Alzheimer's Conference reveals promising research

Author: Rachel McNeill, Anchor/Medical Expert, rmcneill@kprc.com
Published On: Jul 19 2012 02:22:43 PM CDT   Updated On: Jul 19 2012 02:23:26 PM CDT
HOUSTON -

An estimated 5.4 million Americans are living with Alzheimer's disease. That number is predicted to balloon to more than 16 million Americans by 2050.

This week, the best and the brightest in the field are meeting for the Alzheimer's Association International Conference in Vancouver to talk about treatment and share some surprising data about prevention.

Some of the biggest headlines coming out of the conference relate to lifestyle.

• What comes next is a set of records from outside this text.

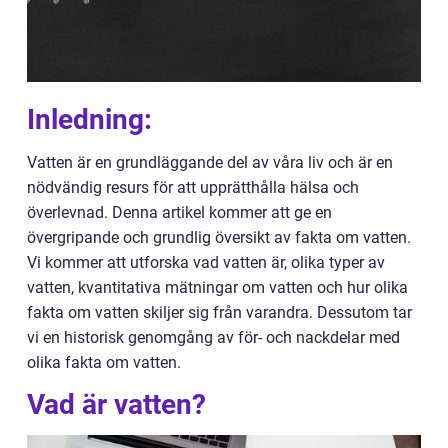
Inledning:
Vatten är en grundläggande del av våra liv och är en
nödvändig resurs för att upprätthålla hälsa och
överlevnad. Denna artikel kommer att ge en
övergripande och grundlig översikt av fakta om vatten.
Vi kommer att utforska vad vatten är, olika typer av
vatten, kvantitativa mätningar om vatten och hur olika
fakta om vatten skiljer sig från varandra. Dessutom tar
vi en historisk genomgång av för- och nackdelar med
olika fakta om vatten.
Vad är vatten?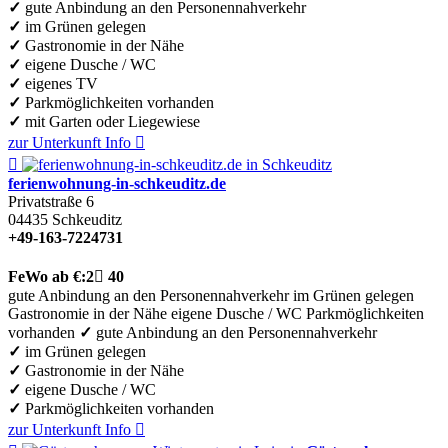
✓
gute Anbindung an den Personennahverkehr
✓
im Grünen gelegen
✓
Gastronomie in der Nähe
✓
eigene Dusche / WC
✓
eigenes TV
✓
Parkmöglichkeiten vorhanden
✓
mit Garten oder Liegewiese
zur Unterkunft
Info


ferienwohnung-in-schkeuditz.de
Privatstraße 6
04435
Schkeuditz
+49-163-7224731
FeWo
ab €:
2

40
gute Anbindung an den Personennahverkehr
im Grünen gelegen
Gastronomie in der Nähe
eigene Dusche / WC
Parkmöglichkeiten
vorhanden
✓
gute Anbindung an den Personennahverkehr
✓
im Grünen gelegen
✓
Gastronomie in der Nähe
✓
eigene Dusche / WC
✓
Parkmöglichkeiten vorhanden
zur Unterkunft
Info
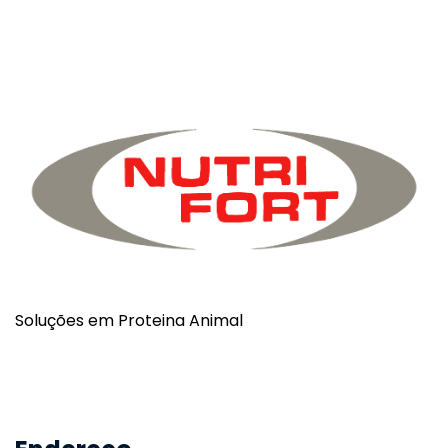
Soluções em Proteina Animal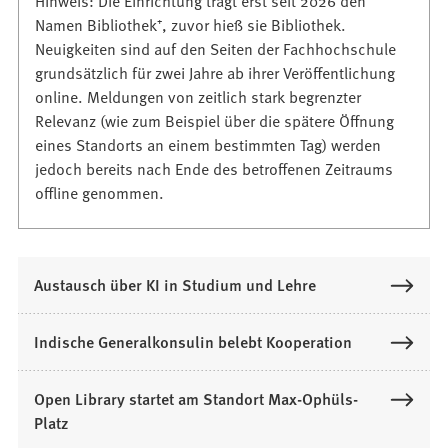
Namen Bibliothek⁺, zuvor hieß sie Bibliothek.
Neuigkeiten sind auf den Seiten der Fachhochschule
grundsätzlich für zwei Jahre ab ihrer Veröffentlichung
online. Meldungen von zeitlich stark begrenzter
Relevanz (wie zum Beispiel über die spätere Öffnung
eines Standorts an einem bestimmten Tag) werden
jedoch bereits nach Ende des betroffenen Zeitraums
offline genommen.
Austausch über KI in Studium und Lehre
Indische Generalkonsulin belebt Kooperation
Open Library startet am Standort Max-Ophüls-
Platz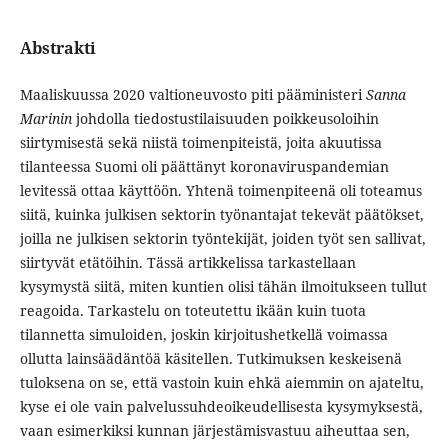
Abstrakti
Maaliskuussa 2020 valtioneuvosto piti pääministeri
Sanna
Marinin
johdolla tiedostustilaisuuden poikkeusoloihin
siirtymisestä sekä niistä toimenpiteistä, joita akuutissa
tilanteessa Suomi oli päättänyt koronaviruspandemian
levitessä ottaa käyttöön. Yhtenä toimenpiteenä oli toteamus
siitä, kuinka julkisen sektorin työnantajat tekevät päätökset,
joilla ne julkisen sektorin työntekijät, joiden työt sen sallivat,
siirtyvät etätöihin. Tässä artikkelissa tarkastellaan
kysymystä siitä, miten kuntien olisi tähän ilmoitukseen tullut
reagoida. Tarkastelu on toteutettu ikään kuin tuota
tilannetta simuloiden, joskin kirjoitushetkellä voimassa
ollutta lainsäädäntöä käsitellen. Tutkimuksen keskeisenä
tuloksena on se, että vastoin kuin ehkä aiemmin on ajateltu,
kyse ei ole vain palvelussuhdeoikeudellisesta kysymyksestä,
vaan esimerkiksi kunnan järjestämisvastuu aiheuttaa sen,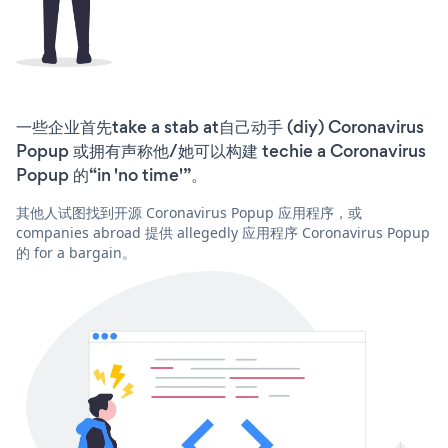
一些企业首先take a stab at自己动手 (diy) Coronavirus
Popup 或拥有声称他/她可以构建 techie a Coronavirus
Popup 的“in 'no time'”。
其他人试图找到开源 Coronavirus Popup 应用程序，或
companies abroad 提供 allegedly 应用程序 Coronavirus Popup
的 for a bargain。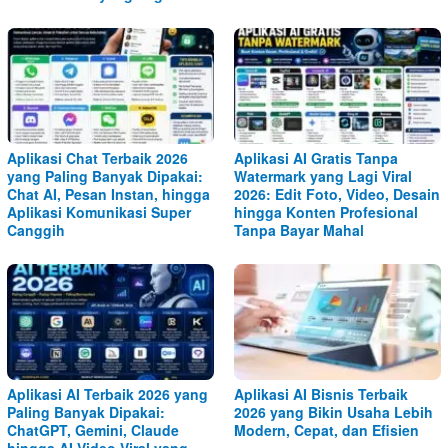
Aplikasi Chat Terbaik 2026
Aplikasi AI Gratis Tanpa
yang Paling Banyak Dipakai:
Watermark yang Lagi Viral
Chat AI, Pesan Instan, hingga
2026: Edit Foto, Video, Desain
Aplikasi Komunikasi Super
hingga Konten Profesional
Canggih
Tanpa Bayar Mahal
Aplikasi AI Terbaik 2026 yang
Aplikasi AI Bisnis Terbaik
Paling Banyak Dipakai:
2026 yang Bikin Usaha Lebih
ChatGPT, Gemini, Claude
Modern, Cepat, dan Efisien
hingga AI Video Viral yang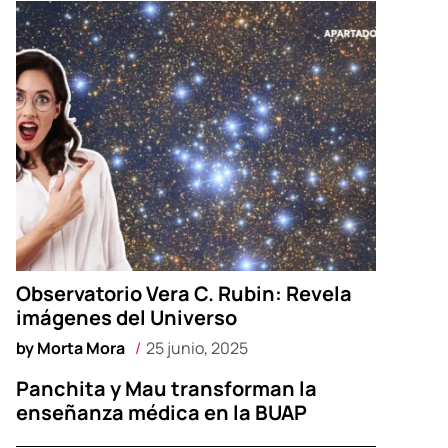
Observatorio Vera C. Rubin: Revela
imágenes del Universo
by
Morta Mora
25 junio, 2025
Panchita y Mau transforman la
enseñanza médica en la BUAP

Dr. Dean Hartley, Director of Science Initiatives with the Alzheimer's Association told Local 2 that those who engage in moderate to binge drinking can increase their risk of cognitive problems.

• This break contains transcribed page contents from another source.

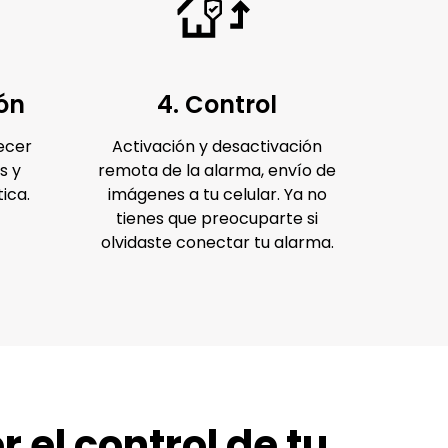
ón
4. Control
ecer
Activación y desactivación
s y
remota de la alarma, envío de
ica.
imágenes a tu celular. Ya no
tienes que preocuparte si
olvidaste conectar tu alarma.
 el control de tu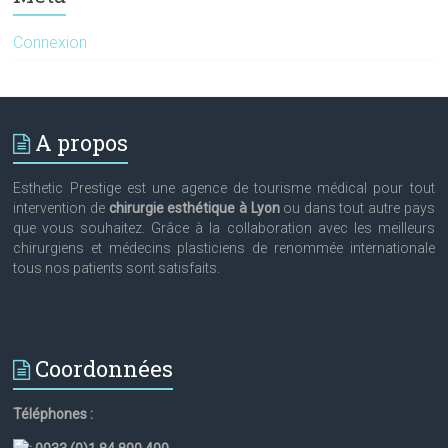
Connexion
A propos
Esthetic Prestige est une agence de tourisme médical pour tout
intervention de
chirurgie esthétique à Lyon
ou dans tout autre pays
que vous souhaitez. Grâce à la collaboration avec les meilleurs
chirurgiens et médecins plasticiens de renommée internationale
tous nos patients sont satisfaits.
Coordonnées
Téléphones :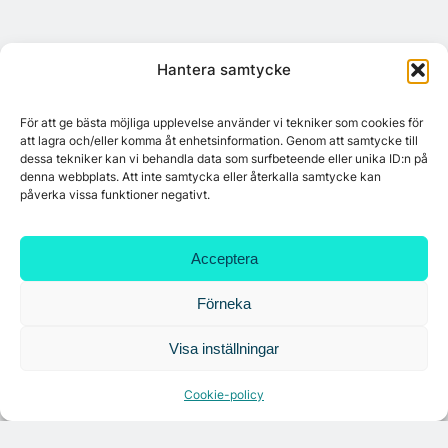
Hantera samtycke
Mest lästa
För att ge bästa möjliga upplevelse använder vi tekniker som cookies för
Platzer utvecklar nytt logistikområde –
att lagra och/eller komma åt enhetsinformation. Genom att samtycke till
Arendal 5.0
dessa tekniker kan vi behandla data som surfbeteende eller unika ID:n på
denna webbplats. Att inte samtycka eller återkalla samtycke kan
påverka vissa funktioner negativt.
Ny hyresgäst till projektet HK Gamlestaden
Acceptera
Tandem Health flyttar till Kungsgatan
Förneka
Visa inställningar
Croisette rådgivare vid fastighetsaffär
Cookie-policy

Dr. Hartley explained, "Most surprising was those people that took up drinking later in life were almost at a 200 percent greater risk of having cognitive impairment."

New research also looked at the quality and quantity of sleep, comparing those who get seven hours a night to those who get just five or up to nine hours.

Dr. Hartley said, "They found that seven was kind of the sweet spot, but if you got less or you got more that you were more at risk for cognitive problems."

On the prevention side, there are exciting results when it comes to exercise such as walking, aerobics and most recently, resistance training with weights.

Dr. Hartley explained, "These all are things that we can possibly do that give us a healthier lifestyle, but could also ward off the early signs of Alzheimer's disease."

Researchers are also touting "remarkable" results of a tiny study using an experimental drug which seemed to slow the progression of the disease.

There are all signs of hope of possibly finding a cure soon.

Dr. Hartley added, "This is going to have a massive affect on our healthcare system, so we need to start treatments now or find those cures. But, that's only going to happen with more research funding."